Partial Discharge Detection for Insulation Integrity
Partial discharge (PD) the little electrical sparks within insulation gaps is the silent murderer of high-voltage transformers. Unchecked, PD will peel away insulation in a corrosive manner until catastrophic collapse occurs. In conventional offline testing of PD, the transformer must be placed offline, and this is during the period when PD activity is load and temperature dependent.
Ryan Electric smart monitoring solutions also feature permanent partial discharge sensors that are operational at all times when using the transformer. The typical PD activity signatures are hunted down by such ultra-high frequency (UHF) and acoustic sensors that normal external noise is assumed to be decoupled and regarded as perilous internal discharges. Our systems detect arising insulation problems only months or years before they cause a failure by relating PD activity to load, temperature, and other operating conditions. This PD monitoring provides the same protection as conventional liquid-filled units, and is available in data centers, or other business buildings, where the fire risk of oil-filled transformers is too great to tolerate the use of a liquid-filled unit, and where the desired level of protection is sufficiently reliable to meet the demands of a mission-critical facility.
Integrated Asset Management and Predictive Analytics
The data can be interesting in situations where individual sensors are employed, but when it is aggregated, processed and transformed into actionable intelligence, the real potential of smart monitoring unfolds. The Ryan Electric monitoring platforms integrate temperature sensors, DGA detectors, PD detectors, load tap changers and cooling systems to provide an overall view of transformer health.

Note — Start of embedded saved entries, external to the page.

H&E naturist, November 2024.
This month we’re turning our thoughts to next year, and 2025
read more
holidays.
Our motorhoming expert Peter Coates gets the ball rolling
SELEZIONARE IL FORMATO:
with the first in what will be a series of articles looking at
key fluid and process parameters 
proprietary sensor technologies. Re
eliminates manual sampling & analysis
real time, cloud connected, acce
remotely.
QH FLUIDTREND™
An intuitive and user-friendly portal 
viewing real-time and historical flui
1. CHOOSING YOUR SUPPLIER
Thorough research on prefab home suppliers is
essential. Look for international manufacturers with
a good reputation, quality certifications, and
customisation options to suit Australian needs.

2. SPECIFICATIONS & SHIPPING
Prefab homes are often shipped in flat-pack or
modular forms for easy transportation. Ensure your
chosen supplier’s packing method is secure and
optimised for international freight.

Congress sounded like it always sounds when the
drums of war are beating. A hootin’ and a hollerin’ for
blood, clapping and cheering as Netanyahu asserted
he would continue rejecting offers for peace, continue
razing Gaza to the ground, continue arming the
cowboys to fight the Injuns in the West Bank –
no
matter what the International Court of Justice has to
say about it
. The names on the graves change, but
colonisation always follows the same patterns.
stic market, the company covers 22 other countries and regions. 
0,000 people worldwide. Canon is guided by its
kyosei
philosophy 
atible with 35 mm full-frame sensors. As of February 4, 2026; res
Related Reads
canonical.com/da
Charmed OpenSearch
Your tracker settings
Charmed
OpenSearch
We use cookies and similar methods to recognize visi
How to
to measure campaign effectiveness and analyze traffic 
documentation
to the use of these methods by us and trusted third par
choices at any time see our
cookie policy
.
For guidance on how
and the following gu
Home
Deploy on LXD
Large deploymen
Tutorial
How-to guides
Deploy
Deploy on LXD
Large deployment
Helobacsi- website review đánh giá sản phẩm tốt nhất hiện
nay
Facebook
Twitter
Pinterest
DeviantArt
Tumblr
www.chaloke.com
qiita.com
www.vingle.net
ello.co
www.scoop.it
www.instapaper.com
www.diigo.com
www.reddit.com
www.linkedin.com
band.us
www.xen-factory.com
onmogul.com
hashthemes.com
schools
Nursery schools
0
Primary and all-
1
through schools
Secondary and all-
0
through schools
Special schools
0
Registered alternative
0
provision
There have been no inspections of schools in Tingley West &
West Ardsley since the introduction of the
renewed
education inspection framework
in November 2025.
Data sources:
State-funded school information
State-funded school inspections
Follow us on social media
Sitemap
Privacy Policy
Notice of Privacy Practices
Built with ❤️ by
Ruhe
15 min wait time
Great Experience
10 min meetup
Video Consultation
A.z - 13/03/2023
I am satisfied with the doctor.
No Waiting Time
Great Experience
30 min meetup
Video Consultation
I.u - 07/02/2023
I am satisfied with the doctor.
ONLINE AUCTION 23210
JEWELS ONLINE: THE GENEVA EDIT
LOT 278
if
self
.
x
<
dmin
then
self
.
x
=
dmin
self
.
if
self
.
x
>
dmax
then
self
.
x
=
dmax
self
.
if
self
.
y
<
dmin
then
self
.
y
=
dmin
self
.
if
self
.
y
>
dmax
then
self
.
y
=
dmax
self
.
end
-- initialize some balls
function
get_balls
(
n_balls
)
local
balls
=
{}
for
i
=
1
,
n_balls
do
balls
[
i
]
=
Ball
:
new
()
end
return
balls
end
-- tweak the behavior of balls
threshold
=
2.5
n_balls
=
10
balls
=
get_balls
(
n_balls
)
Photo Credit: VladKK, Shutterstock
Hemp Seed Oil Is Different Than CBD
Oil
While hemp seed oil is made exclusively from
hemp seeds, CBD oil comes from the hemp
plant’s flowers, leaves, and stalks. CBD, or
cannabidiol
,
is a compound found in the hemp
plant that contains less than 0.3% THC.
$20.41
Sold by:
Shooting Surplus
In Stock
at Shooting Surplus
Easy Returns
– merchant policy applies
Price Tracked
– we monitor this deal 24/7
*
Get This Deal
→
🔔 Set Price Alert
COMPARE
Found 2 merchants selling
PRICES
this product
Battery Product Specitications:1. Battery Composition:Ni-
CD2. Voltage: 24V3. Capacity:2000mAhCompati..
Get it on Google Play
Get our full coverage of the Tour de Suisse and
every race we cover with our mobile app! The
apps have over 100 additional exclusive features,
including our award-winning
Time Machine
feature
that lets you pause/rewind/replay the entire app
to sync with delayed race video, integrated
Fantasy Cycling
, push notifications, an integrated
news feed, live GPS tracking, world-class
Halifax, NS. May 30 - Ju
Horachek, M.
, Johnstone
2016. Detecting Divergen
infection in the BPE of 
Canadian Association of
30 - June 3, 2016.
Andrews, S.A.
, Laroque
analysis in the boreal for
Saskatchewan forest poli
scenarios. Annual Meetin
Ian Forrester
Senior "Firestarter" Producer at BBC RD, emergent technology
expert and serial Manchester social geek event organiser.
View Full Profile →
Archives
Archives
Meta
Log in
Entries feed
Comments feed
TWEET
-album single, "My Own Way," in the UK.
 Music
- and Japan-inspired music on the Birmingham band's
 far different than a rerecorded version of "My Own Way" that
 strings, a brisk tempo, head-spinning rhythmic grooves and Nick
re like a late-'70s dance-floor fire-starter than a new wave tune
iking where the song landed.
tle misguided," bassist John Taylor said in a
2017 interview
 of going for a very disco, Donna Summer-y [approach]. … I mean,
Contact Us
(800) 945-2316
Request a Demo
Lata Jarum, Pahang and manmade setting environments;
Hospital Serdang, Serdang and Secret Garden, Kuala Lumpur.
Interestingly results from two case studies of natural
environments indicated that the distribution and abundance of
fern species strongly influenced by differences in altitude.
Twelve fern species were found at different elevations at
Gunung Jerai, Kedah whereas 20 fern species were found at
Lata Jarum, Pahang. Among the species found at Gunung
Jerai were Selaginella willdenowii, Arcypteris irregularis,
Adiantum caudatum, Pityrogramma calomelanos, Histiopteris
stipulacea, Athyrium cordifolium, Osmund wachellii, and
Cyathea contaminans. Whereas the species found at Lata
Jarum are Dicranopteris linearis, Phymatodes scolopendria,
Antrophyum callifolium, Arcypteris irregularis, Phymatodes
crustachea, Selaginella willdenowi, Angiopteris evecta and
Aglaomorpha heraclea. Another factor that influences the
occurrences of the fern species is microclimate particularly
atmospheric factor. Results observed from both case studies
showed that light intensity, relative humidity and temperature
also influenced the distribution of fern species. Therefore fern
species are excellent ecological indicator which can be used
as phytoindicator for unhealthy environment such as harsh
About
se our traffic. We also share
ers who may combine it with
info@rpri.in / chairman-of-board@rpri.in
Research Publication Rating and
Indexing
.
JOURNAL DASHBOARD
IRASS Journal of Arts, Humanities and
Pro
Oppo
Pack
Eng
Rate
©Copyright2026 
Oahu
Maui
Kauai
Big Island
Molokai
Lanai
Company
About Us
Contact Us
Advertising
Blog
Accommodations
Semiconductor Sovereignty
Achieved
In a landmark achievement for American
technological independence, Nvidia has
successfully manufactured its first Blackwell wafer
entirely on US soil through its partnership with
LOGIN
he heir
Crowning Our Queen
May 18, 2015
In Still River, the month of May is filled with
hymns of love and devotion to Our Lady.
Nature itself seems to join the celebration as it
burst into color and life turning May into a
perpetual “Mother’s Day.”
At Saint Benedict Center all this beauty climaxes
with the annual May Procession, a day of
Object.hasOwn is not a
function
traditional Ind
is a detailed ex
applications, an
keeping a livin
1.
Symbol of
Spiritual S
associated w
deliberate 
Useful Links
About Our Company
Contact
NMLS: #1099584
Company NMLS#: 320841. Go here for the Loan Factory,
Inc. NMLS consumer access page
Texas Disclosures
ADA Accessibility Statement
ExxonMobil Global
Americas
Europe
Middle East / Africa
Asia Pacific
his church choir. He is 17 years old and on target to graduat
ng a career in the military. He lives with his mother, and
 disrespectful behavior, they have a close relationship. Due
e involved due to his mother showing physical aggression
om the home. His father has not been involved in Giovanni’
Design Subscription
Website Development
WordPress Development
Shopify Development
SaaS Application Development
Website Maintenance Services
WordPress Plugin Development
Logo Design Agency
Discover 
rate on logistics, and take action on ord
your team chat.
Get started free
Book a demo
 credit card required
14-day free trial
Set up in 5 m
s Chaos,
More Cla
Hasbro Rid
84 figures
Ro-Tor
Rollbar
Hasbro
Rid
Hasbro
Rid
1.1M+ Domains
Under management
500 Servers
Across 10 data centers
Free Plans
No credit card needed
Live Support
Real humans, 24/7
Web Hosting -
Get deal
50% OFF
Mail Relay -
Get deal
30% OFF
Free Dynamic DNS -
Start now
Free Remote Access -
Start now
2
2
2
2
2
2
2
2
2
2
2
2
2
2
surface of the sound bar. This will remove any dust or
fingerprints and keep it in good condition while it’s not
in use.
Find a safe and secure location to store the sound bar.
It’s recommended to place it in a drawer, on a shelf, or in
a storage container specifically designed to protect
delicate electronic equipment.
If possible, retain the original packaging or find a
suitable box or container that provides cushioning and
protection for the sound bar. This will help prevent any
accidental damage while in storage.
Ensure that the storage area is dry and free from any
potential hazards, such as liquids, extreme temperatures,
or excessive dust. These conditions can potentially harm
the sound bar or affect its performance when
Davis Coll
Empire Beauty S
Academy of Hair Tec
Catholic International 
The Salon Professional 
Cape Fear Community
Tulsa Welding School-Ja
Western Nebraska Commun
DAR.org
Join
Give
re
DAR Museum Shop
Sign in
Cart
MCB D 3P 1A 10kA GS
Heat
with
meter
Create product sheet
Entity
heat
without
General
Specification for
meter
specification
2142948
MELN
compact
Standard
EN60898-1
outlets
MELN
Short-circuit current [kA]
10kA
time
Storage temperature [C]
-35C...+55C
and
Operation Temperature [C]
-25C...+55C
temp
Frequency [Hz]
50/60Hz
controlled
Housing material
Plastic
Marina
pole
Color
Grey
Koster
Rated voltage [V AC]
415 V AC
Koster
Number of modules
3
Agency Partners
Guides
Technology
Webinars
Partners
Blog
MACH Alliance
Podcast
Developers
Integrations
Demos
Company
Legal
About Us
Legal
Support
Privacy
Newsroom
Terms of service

Advanced analytics is a means of juxtaposing the current operating parameters with the previous data and database of failures in the industry and indicating patterns that give hints of mode of failure that is about to occur. The machine learning algorithm continually improves predictive capabilities, because it is more prone to ignore those nuanced influences that the human operators might miss. This integrated view gives utility engineers with geographically dispersed fleets of transformers the capability to implement risk-based asset management, such as investing in maintenance where they provide the greatest increases in reliability, postponing treatment on healthy units, and extending the service life of the entire transformer population. Ryan Electric is equipped with both IEEE and IEC certification and country in addition to being tested by our CNAS-accredited laboratories and the smart monitoring solutions can provide the intelligence needed to safeguard heavy-duty power transformers in end-users like Microsoft data centers via national utility companies in more than 50 countries.